→ **Requests**:
(a) Answer these questions using the abstract on near-infrared spectroscopy:
(i) To what developments is the rapid progress of NIR spectroscopy said to be closely related?
(ii) The methods of which field have recently been applied to NIR spectroscopy?
(iii) Which complex molecules are named as having intricate NIR spectral features?
(b) Rewrite the entries from their start through the line that contains "Tile 2 of 4", inclusive, as a numbered list without blank lines, and leave the pictures out.

Abstract
Analytical near-infrared (NIR) spectroscopy has developed rapidly over the past few decades and is today of incredible value for academic, industrial and institutional laboratories. These developments are closely related to the development of instruments and miniaturization, as well as the methods of multivariate analysis. The strong stimulus for the development of NIR spectroscopy originating from the application field resulted in the advancement of this technique to suite unitarian goals. By contrast, less actively explored have been the foundations of NIR spectroscopy. Much of the information contained in the NIR spectrum is still not easily accessible for the purpose of basic research. In the past few years, a promising development has been made in application of the methods of computational chemistry to NIR spectroscopy. In this article, the current frontier of this advancement is summarized. The scope of the recent accomplishments shifts closer to the challenging real-life problems, such as interactions of the analysed molecules with the matrix, including the aqueous environment. Particular attention was given to the interpretation of the chemical factors underlying instrumental differences between miniaturized NIR spectrometers using different technology and optical solutions. The applicability of the methods of computational chemistry to unravel intricate NIR spectral features of complex molecules such as biomolecules and polymers should be highlighted as well.

Saved entries
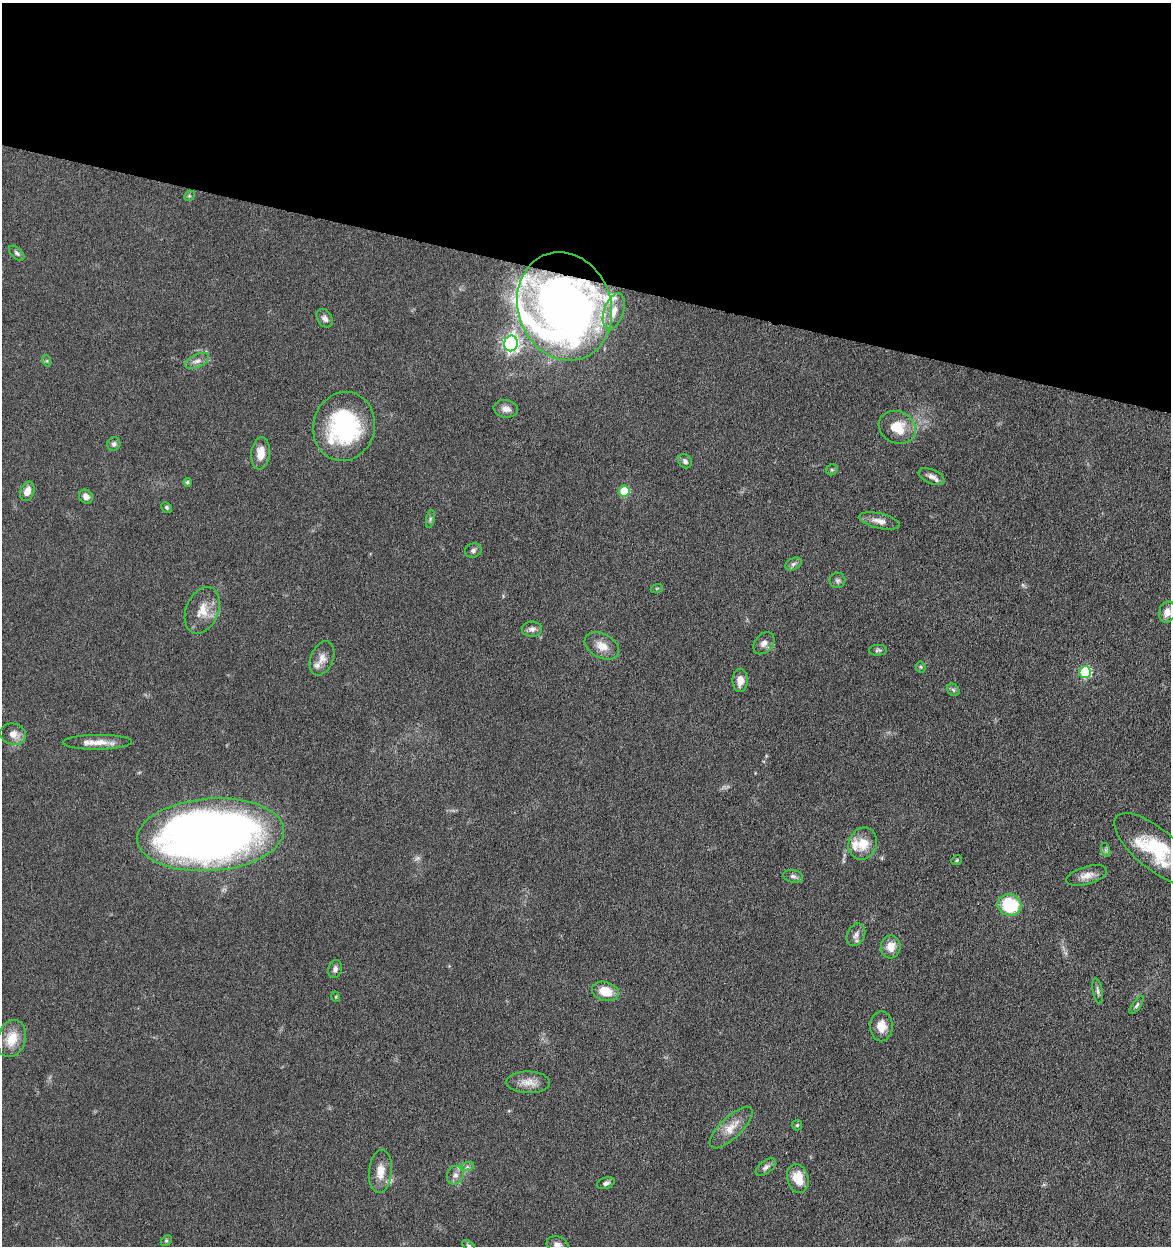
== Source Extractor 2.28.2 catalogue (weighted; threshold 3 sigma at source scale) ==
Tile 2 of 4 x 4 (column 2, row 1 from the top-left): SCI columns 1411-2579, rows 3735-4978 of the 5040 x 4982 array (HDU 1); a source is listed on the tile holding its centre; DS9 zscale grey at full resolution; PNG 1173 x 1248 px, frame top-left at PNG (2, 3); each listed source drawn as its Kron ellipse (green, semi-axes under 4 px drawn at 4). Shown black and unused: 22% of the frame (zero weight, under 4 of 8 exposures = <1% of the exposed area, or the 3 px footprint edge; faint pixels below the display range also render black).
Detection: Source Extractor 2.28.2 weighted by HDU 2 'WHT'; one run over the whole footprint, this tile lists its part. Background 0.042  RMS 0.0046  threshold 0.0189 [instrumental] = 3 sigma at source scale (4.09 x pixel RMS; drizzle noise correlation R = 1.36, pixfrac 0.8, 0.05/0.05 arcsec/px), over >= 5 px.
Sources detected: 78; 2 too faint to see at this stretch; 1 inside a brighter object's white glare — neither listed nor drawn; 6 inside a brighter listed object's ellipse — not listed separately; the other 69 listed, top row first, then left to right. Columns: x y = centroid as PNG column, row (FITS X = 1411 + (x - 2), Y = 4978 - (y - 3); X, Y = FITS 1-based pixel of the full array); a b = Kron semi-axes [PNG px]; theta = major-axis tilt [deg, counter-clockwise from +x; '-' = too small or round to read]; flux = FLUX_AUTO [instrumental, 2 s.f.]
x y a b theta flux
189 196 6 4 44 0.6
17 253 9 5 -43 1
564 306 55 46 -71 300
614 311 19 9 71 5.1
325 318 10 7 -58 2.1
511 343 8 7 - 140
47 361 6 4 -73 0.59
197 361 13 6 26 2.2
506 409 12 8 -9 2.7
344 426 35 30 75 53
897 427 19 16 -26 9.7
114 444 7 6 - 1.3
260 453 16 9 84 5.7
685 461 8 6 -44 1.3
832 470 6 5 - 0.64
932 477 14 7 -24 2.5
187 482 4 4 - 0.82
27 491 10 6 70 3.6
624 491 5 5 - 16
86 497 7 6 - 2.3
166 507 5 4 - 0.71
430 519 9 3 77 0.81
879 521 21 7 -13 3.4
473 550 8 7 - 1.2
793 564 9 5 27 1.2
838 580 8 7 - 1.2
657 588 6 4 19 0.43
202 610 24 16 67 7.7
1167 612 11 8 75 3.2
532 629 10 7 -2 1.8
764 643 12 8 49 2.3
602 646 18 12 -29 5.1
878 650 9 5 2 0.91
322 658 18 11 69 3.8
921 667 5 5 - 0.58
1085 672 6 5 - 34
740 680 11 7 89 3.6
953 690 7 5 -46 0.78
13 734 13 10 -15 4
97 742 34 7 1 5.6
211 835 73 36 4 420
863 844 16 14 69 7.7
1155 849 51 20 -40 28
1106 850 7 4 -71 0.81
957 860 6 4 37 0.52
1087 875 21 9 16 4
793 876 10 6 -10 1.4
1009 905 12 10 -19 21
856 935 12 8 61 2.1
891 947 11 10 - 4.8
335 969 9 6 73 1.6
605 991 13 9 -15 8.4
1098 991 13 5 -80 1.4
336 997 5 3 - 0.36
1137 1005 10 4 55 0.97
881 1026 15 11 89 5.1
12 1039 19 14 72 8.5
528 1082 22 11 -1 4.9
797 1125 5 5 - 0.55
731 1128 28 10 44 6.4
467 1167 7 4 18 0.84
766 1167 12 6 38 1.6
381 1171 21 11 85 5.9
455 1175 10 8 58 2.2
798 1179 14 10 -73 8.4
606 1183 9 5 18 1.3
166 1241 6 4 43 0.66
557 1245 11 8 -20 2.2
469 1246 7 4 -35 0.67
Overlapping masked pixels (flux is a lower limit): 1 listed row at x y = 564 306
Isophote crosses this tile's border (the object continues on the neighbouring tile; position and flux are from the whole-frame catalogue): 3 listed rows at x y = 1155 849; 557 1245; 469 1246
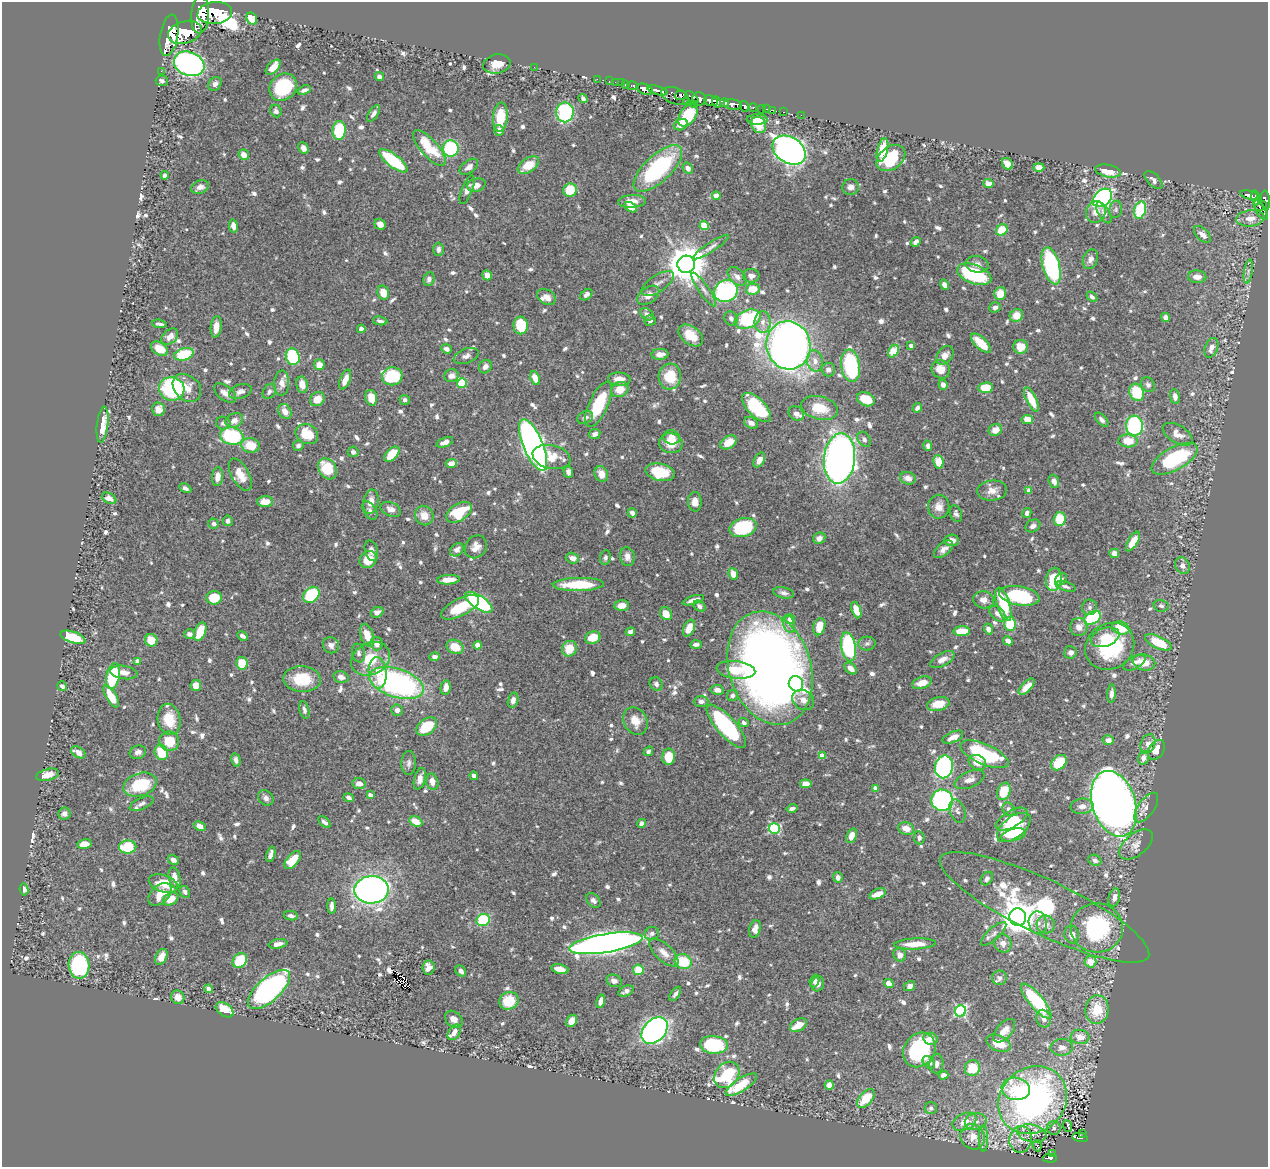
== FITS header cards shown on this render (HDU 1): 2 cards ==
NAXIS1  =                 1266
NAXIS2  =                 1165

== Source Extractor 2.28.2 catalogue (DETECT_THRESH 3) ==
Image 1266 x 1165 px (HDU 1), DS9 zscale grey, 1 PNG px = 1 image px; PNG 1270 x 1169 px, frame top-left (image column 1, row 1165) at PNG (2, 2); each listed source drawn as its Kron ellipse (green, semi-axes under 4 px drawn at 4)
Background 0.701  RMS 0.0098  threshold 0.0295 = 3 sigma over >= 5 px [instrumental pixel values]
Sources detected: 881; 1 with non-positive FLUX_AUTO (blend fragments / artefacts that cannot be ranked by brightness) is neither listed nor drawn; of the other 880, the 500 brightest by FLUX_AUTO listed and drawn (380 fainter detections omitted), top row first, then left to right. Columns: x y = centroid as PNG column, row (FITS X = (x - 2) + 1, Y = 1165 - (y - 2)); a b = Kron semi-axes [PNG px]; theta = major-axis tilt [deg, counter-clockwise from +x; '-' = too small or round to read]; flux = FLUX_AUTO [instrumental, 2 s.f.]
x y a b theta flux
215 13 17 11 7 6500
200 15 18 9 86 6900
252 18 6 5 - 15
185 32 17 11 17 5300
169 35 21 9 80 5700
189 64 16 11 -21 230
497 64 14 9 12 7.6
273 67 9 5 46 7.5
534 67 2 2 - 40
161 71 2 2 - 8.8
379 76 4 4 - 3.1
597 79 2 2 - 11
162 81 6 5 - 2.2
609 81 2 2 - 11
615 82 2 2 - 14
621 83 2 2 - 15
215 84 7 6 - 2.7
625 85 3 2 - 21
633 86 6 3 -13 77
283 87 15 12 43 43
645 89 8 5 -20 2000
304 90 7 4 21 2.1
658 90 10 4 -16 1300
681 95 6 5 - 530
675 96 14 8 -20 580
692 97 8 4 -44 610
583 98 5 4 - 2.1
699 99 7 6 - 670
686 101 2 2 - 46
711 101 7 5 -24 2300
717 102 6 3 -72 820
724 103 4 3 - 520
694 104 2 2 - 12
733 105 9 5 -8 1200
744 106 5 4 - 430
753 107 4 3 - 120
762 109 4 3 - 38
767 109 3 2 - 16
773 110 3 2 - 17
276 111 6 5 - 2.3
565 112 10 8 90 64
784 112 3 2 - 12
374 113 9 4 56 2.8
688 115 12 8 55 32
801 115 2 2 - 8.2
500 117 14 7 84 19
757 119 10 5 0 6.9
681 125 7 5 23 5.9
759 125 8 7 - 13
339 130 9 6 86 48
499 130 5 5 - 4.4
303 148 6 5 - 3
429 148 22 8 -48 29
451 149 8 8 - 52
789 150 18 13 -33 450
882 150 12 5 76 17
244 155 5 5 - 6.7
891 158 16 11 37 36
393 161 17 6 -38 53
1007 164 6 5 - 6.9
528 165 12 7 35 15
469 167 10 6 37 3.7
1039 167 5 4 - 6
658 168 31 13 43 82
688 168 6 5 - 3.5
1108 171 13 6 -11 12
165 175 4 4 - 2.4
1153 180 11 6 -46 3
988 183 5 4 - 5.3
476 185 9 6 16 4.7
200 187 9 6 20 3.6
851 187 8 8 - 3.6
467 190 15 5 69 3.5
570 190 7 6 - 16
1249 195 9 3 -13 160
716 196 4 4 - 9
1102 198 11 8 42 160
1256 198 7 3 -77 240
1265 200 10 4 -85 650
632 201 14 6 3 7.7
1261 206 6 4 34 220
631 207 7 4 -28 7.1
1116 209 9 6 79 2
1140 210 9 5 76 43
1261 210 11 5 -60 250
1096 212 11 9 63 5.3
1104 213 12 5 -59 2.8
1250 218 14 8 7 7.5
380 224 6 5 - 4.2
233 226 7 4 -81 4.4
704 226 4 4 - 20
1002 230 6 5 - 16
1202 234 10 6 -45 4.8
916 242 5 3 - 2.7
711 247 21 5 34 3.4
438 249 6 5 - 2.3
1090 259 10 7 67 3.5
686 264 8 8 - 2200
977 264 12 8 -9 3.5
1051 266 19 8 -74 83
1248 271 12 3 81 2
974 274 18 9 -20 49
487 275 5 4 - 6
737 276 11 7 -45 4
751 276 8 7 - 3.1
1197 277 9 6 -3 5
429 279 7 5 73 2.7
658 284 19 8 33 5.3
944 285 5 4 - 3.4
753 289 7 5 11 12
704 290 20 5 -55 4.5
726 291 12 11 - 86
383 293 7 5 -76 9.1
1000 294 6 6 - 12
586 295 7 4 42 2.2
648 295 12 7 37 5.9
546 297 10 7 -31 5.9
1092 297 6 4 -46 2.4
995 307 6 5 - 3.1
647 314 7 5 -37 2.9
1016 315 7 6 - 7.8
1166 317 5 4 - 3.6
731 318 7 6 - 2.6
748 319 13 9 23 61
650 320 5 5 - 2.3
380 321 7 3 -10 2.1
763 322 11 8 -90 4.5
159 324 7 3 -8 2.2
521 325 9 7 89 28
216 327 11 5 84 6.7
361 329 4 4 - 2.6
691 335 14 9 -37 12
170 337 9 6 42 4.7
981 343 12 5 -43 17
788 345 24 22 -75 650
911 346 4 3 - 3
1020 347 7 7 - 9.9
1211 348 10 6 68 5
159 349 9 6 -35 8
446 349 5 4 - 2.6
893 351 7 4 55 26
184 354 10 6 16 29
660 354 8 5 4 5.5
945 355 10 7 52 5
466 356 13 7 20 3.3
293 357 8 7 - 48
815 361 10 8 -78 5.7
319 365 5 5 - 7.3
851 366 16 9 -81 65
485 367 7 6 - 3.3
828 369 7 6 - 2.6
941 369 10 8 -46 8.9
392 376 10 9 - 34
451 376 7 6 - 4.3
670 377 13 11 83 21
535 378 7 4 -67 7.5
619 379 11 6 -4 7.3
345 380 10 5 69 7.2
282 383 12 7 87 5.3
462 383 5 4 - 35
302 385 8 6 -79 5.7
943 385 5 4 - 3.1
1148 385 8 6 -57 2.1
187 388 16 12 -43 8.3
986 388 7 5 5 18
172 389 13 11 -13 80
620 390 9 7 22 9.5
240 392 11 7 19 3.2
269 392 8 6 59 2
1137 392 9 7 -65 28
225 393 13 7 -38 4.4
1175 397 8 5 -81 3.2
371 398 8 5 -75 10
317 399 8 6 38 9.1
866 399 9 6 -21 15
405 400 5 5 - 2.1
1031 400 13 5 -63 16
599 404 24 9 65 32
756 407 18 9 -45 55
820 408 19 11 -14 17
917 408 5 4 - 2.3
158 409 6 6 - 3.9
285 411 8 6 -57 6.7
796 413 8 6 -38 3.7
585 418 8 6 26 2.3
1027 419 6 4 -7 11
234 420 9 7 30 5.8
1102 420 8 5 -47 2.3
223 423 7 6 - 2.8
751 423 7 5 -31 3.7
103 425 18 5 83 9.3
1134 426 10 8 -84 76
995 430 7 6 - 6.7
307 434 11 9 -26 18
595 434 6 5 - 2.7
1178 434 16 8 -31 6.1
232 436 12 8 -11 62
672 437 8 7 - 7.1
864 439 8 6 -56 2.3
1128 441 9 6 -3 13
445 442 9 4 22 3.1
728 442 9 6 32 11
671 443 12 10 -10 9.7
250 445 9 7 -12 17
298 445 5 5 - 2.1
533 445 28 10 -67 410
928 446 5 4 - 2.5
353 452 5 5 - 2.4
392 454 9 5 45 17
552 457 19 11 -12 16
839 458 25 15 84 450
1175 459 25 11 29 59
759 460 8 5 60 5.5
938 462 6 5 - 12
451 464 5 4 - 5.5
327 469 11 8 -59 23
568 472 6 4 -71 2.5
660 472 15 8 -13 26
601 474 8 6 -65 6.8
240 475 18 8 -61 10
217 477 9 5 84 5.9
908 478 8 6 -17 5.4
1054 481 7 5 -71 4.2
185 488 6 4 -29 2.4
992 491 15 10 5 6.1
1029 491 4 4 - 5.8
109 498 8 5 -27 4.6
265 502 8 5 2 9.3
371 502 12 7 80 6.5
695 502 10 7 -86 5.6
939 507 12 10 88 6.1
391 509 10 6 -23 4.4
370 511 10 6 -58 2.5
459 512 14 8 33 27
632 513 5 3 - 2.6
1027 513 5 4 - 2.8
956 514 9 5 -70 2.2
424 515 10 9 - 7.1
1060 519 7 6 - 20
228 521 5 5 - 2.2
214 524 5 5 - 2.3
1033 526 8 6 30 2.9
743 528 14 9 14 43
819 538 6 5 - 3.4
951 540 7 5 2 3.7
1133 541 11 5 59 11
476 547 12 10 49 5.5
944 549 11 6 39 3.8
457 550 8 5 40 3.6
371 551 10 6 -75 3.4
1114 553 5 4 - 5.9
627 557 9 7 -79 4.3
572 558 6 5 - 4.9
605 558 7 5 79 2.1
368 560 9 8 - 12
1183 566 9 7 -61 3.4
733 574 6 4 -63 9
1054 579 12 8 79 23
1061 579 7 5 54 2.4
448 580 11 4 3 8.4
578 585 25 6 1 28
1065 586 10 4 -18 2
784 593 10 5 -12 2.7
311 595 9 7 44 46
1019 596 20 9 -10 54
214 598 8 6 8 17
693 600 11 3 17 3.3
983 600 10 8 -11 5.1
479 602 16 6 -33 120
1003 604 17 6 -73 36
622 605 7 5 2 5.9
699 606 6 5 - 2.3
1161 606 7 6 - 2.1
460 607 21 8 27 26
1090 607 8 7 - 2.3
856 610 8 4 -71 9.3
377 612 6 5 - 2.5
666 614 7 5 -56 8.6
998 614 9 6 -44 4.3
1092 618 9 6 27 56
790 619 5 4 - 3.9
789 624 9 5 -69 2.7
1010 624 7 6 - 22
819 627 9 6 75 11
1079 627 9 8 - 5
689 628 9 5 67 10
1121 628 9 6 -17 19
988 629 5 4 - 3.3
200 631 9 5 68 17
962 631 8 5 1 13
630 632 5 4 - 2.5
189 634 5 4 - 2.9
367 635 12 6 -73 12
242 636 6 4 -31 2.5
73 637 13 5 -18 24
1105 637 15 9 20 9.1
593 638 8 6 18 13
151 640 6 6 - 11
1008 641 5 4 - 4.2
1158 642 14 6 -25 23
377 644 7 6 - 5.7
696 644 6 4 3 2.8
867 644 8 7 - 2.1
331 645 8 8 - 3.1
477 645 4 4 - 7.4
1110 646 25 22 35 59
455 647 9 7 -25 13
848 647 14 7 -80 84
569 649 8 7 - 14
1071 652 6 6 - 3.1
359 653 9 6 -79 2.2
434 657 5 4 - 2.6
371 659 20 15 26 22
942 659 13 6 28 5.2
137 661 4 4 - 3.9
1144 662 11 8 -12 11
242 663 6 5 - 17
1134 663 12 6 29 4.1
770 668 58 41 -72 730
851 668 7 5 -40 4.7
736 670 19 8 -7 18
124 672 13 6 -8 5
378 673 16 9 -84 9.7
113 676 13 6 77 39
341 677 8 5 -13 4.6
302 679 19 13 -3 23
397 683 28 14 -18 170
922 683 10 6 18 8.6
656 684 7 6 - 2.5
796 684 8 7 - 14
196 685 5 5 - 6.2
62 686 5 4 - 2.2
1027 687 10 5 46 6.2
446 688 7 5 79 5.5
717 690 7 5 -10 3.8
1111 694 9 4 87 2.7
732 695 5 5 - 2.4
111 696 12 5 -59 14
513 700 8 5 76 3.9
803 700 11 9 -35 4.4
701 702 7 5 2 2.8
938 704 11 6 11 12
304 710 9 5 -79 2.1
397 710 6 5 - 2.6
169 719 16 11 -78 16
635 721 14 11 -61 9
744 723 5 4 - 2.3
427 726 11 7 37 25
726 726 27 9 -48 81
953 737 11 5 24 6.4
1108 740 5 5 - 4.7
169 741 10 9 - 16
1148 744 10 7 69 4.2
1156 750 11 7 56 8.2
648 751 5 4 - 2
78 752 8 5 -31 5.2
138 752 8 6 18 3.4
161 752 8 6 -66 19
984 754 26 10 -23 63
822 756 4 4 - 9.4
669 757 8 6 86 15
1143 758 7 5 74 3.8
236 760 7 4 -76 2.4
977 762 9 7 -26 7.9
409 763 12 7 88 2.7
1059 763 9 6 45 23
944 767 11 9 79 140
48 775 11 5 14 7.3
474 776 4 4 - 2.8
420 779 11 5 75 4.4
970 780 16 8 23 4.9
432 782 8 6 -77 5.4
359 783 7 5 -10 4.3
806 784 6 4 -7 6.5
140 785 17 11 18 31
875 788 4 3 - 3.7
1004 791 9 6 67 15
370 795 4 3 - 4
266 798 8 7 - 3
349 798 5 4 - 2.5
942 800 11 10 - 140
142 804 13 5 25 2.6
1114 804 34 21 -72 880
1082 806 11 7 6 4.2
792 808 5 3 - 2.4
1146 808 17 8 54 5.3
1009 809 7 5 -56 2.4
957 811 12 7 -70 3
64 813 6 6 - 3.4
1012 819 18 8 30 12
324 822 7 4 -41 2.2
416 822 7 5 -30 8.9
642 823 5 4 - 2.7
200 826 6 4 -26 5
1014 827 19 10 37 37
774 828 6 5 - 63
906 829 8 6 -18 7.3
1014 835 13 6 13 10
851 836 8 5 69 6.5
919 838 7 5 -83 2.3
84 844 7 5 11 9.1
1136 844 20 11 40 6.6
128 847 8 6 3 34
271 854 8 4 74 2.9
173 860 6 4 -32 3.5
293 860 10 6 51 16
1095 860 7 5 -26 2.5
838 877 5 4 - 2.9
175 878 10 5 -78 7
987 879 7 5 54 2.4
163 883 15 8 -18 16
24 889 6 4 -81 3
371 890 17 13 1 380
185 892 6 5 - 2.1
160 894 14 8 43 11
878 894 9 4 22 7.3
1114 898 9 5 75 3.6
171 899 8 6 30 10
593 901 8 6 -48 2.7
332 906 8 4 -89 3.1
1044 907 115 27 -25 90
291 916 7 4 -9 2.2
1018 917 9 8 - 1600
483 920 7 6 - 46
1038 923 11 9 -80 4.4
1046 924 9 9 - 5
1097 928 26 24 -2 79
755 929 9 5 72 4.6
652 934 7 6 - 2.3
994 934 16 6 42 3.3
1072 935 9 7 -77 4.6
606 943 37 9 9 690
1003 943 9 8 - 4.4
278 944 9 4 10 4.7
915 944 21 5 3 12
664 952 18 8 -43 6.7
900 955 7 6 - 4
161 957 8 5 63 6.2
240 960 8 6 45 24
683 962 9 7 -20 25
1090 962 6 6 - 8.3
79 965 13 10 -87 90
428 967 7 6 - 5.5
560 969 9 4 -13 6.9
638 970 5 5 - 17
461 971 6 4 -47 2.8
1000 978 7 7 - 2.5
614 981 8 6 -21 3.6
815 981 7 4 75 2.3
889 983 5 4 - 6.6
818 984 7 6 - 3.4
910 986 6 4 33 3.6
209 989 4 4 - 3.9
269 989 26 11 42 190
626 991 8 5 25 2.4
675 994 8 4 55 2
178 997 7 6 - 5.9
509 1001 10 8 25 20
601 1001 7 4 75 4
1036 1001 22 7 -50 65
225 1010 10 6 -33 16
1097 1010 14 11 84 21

→ **Solutions to the problems**:
(a)
(i) The development of instruments and miniaturization, and the methods of multivariate analysis.
(ii) Computational chemistry.
(iii) Biomolecules and polymers.

(b)
1. == Source Extractor 2.28.2 catalogue (weighted; threshold 3 sigma at source scale) ==
2. Tile 2 of 4 x 4 (column 2, row 1 from the top-left): SCI columns 1411-2579, rows 3735-4978 of the 5040 x 4982 array (HDU 1); a source is listed on the tile holding its centre; DS9 zscale grey at full resolution; PNG 1173 x 1248 px, frame top-left at PNG (2, 3); each listed source drawn as its Kron ellipse (green, semi-axes under 4 px drawn at 4). Shown black and unused: 22% of the frame (zero weight, under 4 of 8 exposures = <1% of the exposed area, or the 3 px footprint edge; faint pixels below the display range also render black).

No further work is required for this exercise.